▸ **Task objective**: Only the lines from the one containing "focal_mm: 2.9" through the end of the data below are to be repeated, exactly as given, without pictures.

▸ **Available data**:
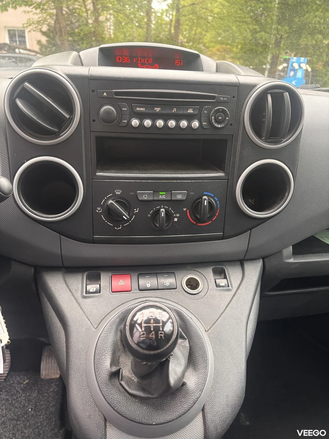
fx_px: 329
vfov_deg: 67.3
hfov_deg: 53.1
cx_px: 164
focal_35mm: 26
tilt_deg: -24.8
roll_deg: -2.9
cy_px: 220
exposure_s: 1/77
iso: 125
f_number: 1.6
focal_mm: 5.96
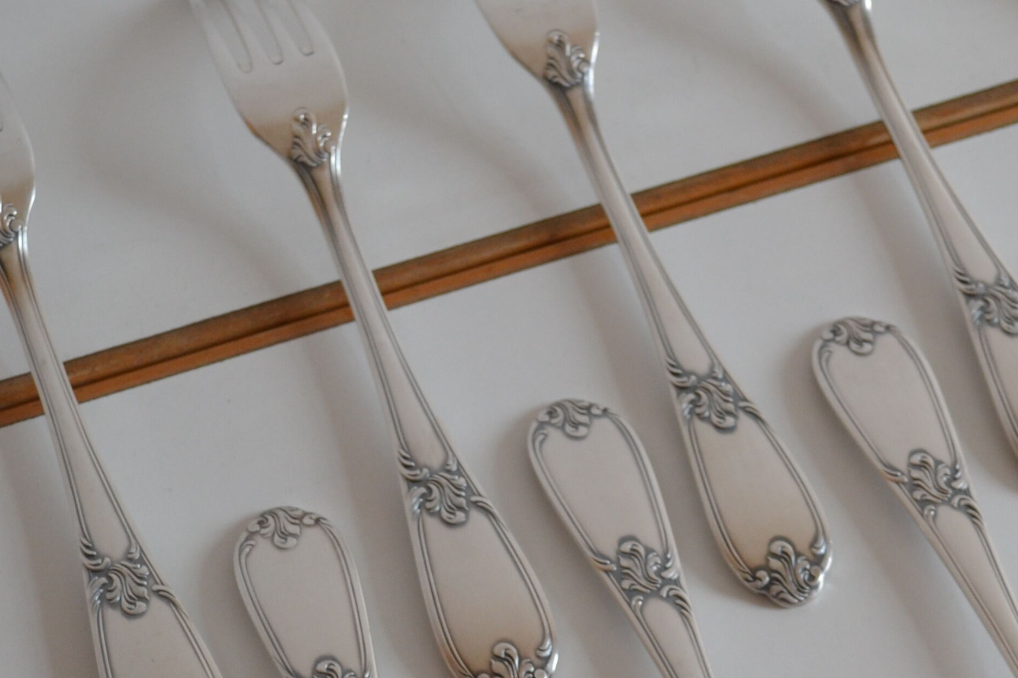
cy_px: 566
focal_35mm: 96
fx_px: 2714
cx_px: 798
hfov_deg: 21.0
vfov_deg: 14.2
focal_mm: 26
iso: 400
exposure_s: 1/80
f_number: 4.5
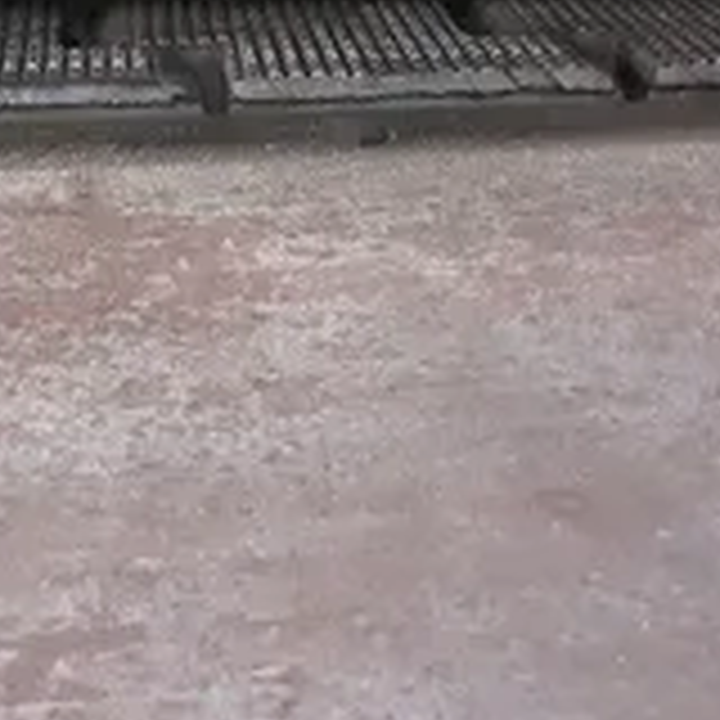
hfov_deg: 27.7
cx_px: 306
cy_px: 153
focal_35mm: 62
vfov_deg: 27.2
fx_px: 1459
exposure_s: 1/17
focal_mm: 2.9
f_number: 1.9
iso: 640
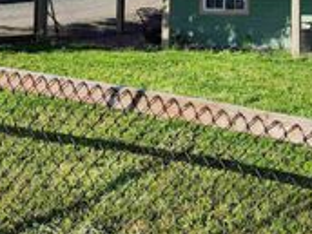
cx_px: 279
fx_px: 604
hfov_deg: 27.9
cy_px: -50
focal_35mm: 67
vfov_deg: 20.5
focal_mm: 5.54
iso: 25
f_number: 1.8
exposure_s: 1/1350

▸ **Response to the exercise**:
focal_mm: 2.9
f_number: 1.9
iso: 640
cx_px: 279
fx_px: 604
hfov_deg: 27.9
cy_px: -50
focal_35mm: 67
vfov_deg: 20.5
focal_mm: 5.54
iso: 25
f_number: 1.8
exposure_s: 1/1350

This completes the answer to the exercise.